[Stored data]
_____

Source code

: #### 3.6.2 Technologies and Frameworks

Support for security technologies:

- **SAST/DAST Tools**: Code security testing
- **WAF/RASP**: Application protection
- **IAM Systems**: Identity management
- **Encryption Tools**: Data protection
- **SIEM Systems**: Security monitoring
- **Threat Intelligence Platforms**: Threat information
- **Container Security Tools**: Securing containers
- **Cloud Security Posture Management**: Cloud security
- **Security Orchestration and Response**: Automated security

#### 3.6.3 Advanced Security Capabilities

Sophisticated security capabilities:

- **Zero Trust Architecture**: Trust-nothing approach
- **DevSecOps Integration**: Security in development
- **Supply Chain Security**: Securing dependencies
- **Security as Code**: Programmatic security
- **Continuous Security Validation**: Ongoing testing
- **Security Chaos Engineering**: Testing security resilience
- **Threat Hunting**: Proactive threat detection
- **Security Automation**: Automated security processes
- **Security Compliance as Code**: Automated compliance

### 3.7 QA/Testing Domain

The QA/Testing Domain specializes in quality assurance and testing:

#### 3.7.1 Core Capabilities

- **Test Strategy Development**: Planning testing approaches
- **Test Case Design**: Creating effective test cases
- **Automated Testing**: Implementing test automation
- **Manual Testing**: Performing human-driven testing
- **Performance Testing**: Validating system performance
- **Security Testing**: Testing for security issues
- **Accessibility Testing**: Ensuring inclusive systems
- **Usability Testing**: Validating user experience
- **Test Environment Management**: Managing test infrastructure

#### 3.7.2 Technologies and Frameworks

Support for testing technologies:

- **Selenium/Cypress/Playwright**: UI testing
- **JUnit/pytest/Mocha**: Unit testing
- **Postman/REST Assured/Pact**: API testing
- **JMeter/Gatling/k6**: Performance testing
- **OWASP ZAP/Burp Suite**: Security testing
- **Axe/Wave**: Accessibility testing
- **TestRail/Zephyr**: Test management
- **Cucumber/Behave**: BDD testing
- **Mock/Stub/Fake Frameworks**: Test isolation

_____

- Exercise aim -
Can you give the lines of the records from the one with "### 3.7 QA/Testing Domain" through the end again, switching "QA/Testing Domain" to "Quality Engineering Domain" and leaving everything else unchanged?

- Solution -
### 3.7 Quality Engineering Domain

The Quality Engineering Domain specializes in quality assurance and testing:

#### 3.7.1 Core Capabilities

- **Test Strategy Development**: Planning testing approaches
- **Test Case Design**: Creating effective test cases
- **Automated Testing**: Implementing test automation
- **Manual Testing**: Performing human-driven testing
- **Performance Testing**: Validating system performance
- **Security Testing**: Testing for security issues
- **Accessibility Testing**: Ensuring inclusive systems
- **Usability Testing**: Validating user experience
- **Test Environment Management**: Managing test infrastructure

#### 3.7.2 Technologies and Frameworks

Support for testing technologies:

- **Selenium/Cypress/Playwright**: UI testing
- **JUnit/pytest/Mocha**: Unit testing
- **Postman/REST Assured/Pact**: API testing
- **JMeter/Gatling/k6**: Performance testing
- **OWASP ZAP/Burp Suite**: Security testing
- **Axe/Wave**: Accessibility testing
- **TestRail/Zephyr**: Test management
- **Cucumber/Behave**: BDD testing
- **Mock/Stub/Fake Frameworks**: Test isolation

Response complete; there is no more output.